The pictures of these goddesses will be looked for in vain by the reader among the wonderful series of illustrations which have been provided. Yet these figures will be most illuminating as guides to the realism of archaic Egyptian art.

The volume is illustrated by a very large number of beautiful photographs. In fact, the reader will feel that he has seen with his own eyes much of the beauty of the treasures dis- covered ; but, though it was, of course, necessary that all these treasures should be plainly numbered in large every-day numerals, it was perhaps a pity that these numerals were not removed before the photographs were taken. It is, for instance, a decided non-conductor of romantic emotion to note that the two sentinel statues are (as the shops say) " marked in plain figures " as " 22 " and " 29," while the sealed doorway leading to the shrine is plainly seen to be number " 28." This is an ungrateful piece of criticism, though it must be allowed that in Plate XXIV., " Throne and Footstool Beneath the Thoueris Couch " the enormous numerals are especially distracting.

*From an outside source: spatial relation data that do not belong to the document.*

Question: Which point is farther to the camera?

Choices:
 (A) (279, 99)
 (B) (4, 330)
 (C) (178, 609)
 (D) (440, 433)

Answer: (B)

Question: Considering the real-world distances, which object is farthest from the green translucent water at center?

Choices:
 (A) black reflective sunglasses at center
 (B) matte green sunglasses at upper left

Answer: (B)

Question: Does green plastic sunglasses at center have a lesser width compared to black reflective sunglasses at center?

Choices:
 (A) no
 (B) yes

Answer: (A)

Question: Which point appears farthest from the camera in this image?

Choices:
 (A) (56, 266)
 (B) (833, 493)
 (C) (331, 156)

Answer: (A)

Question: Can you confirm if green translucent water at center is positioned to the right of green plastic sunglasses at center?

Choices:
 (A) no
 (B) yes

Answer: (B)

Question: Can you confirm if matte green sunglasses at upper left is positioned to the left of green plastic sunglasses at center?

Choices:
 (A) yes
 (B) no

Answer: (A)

The chapters on the pest of tourists and the work in the laboratory afford memorable reading, and show the infinite patience and hard work which are required to endow us with the full inheritance of the find.

The book is prefaced by a biographical sketch of Lord Carnarvon by his sister, Lady Burghclere. Those who know the skill of Lady Burghclere's writings will not need to be told that this introduction is full of charm and feeling, and gives a marvellous picture of the man who made it possible for the world to see the recovered tomb of Tut-ankh-Amen.